Okuma Parçası:

········

30 Ocak 2009
Sayı: SİKB 2009/04

  Kızıl Bayrak'tan
  Ergenekon operasyonu Özbek çetesine yöneldi…
  Çankaya’da Ergenekon toplantısı…
Şer üçlüsü toplandı…
Emekçiler krize karşı alanlara çıktılar…
15 Şubat İstanbul mitingi üzerine...
Sinter ve Gürsaş direnişleriyle dayanışma gecesi gerçekleşti...
  Direnişçi Gürsaş işçileri ile konuştuk...
  İşçi ve emekçi hareketinden…
  Yerel yönetimler ve liberal yanılsamalar -
H. Fırat
  ÜNSA’da yarım direniş, çeyrek zafer!
  Devlet madalyasından Kocatepe törenine kontrgerilla gerçeği…
  Kriz karşıtı faaliyetlerden...
  Gençlikten...
  Ateşkes sonrası Gazze...
  “Davos Zirvesi”ne hazırlık…
  Bolivya’da anayasa açık farkla kabul edildi!
  Obama ve yıkılan hayaller...
  Avrupa’da krize karşı paneller…
  Yerel seçimler ve devrimci tutum - M. Can Yüce
  Mücadele Postası.
Bu sayının PDF formatını download etmek için tıklayın

 

Sinter ve Gürsaş direnişleriyle dayanışma gecesi gerçekleşti...

“Sinter’de, Gürsaş’ta direniş kazanacak!”

Kararlı direnişleriyle işçi sınıfına yürünmesi gereken yolu gösteren Sinter ve Gürsaş işçileri bir süredir çalışmaları yürütülen dayanışma gecesini 28 Ocak akşamı gerçekleştirdiler.

Birleşik Metal-İş Sendikası’nda örgütlenmelerinin ardından işten atma saldırısıyla karşılaşan işçilerin direnişi birçok örgüt ve çevre tarafından ilgiye konu olurken, gerçekleştirilen dayanışma gecesine çeşitli sendikaların yöneticileri ve çevre fabrikaların işçileri yoğun ilgi gösterdiler.

········

Veri Kümesi İçeriği:
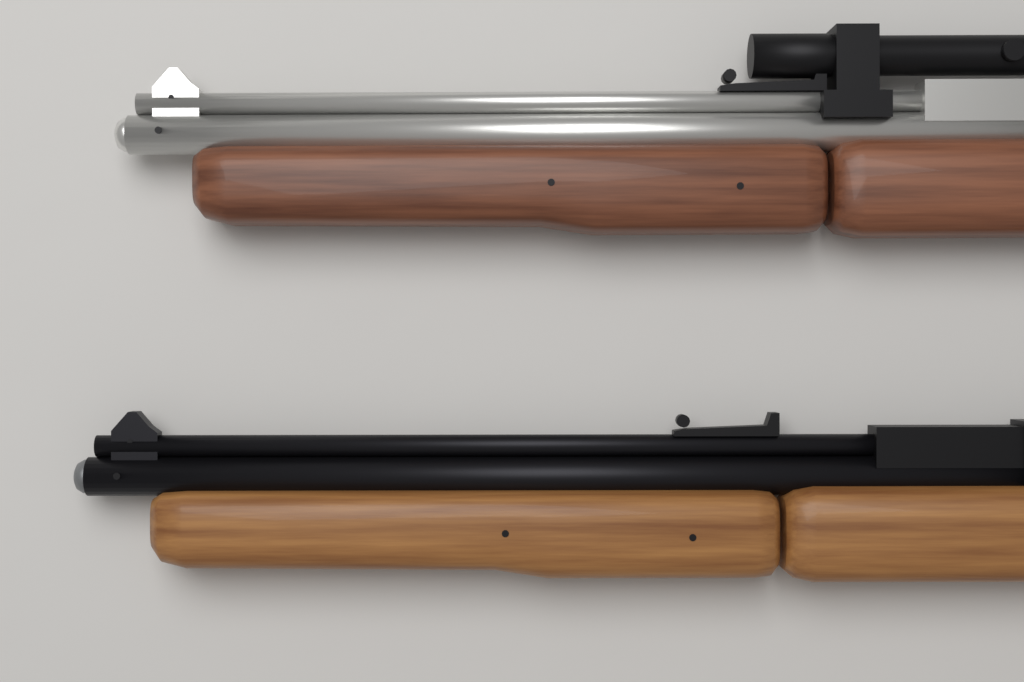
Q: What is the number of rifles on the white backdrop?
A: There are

········

Yönerge 1:
Okuma parçasına göre Sinter ve Gürsaş işçileri dayanışma gecesini hangi akşam gerçekleştirdi?
Yönerge 2:
Dayanışma gecesini anlatan okuma parçasını, son cümlesinden itibaren sürdürün.
Satırlar bu iş için gerekli değildir.

Çıktı 1:
28 Ocak akşamı.

Çıktı 2:
Ümraniye Dudullu’daki direnişlerine aynı tarihte başlayan Sinter Metal ve Gürsaş işçileri direnişlerinin 38. gününde mücadele coşkularını geceye taşıdılar.

DİSK Yönetim Kurulu üyelerinden Ali Rıza Küçükosmanoğlu, İsmail Yurtseven, Celalettin Aykanat, Celal Ovat gecede yer alırken, KESK Genel Başkanı Sami Evren, Genel-İş Sendikası Genel Başkanı Erol Ekici, Genel-İş Anadolu Yakası Bölge Başkanı Veysel Demir, Elektrik Mühendisleri Odası, Yapı-Yol Sen İstanbul Şubesi, BES 3 No’lu Şube, Belediye-İş Sendikası 2 No’lu Şube, Petrol-İş Sendikası Genel Merkezi de dayanışma gecesine destek sundular. Birleşik Metal-İş Sendikası’nın örgütlü olduğu fabrikalardan işçiler de geceye katıldılar.

Devrimci güçler ile düzen solu ve reformist parti temsilcilerinin de katıldığı gecede yerel seçimler öncesi düzen partilerinin temsilcileri de boy gösterdi. DSP Üsküdar Belediyesi Başkan Adayı Levent Kırca, CHP Milletvekili Çetin Soysal, DSP Milletvekili Ayşe Jale Ağırbaş’a Birleşik Metal-İş Sendikası yöneticileri tarafından plaket verildi.

Saat 19.30’da başlayan geceye Gürsaş işçileri kısa mesafeden pankart açarak coşkulu sloganlarla geldiler. “Yaşasın örgütlü mücadelemiz! / Gürsaş İşçileri” pankartını açan işçiler Sinter işçileriyle beraber etkinliğin yapılacağı salona yürüyüşle ulaştılar. “İşgal, grev, direniş!”, “Sinter’de, Gürsaş’ta direniş kazanacak!” sloganlarına salondaki konuklar da karşılık verdiler.

Gecenin yapıldığı salonun iki tarafında Sinter ve Gürsaş işçilerinin pankartları ile sahnede “Gürsaş ve Sinter Metal işçilerinin direnişinde 38. gün” pankartı yer aldı. Direnişçi işçilerin sloganları gece boyunca hiç susmadı.

Türkü Hazel’in sunuculuğunu yaptığı dayanışma gecesi Nazım Hikmet’in “İşçi Sınıfına Selam” şiiriyle başladı. Sinter ve Gürsaş işçilerinin örgütlenme süreçlerine ilişkin bilgilerin verilmesiyle devam etti. Direniş yerinde giydikleri önlüklerini gecede de giyen işçiler “Sınıfa karşı sınıf savaşı!”, “Zafer direnen işçilerin olacak!”, “Krizin faturası patronlara!”, “Ne yağmur ne kar, Sinter’de direniş var!” sloganlarını attılar.

Gece programı, Sinter’deki direniş sürecinin anlatıldığı sinevizyon gösterimiyle devam etti. Birleşik Metal-İş Sendikası Genel Başkanı Adnan Serdaroğlu Sinter ve Gürsaş’taki mücadele sürecini anlattı. Coşkulu konuşması sık sık sloganlarla kesilen Serdaroğlu, Sinter patronunun uyguladığı baskıları “terör” olarak nitelendirdi. Yetkilileri yasaları uygulamaya çağırdı.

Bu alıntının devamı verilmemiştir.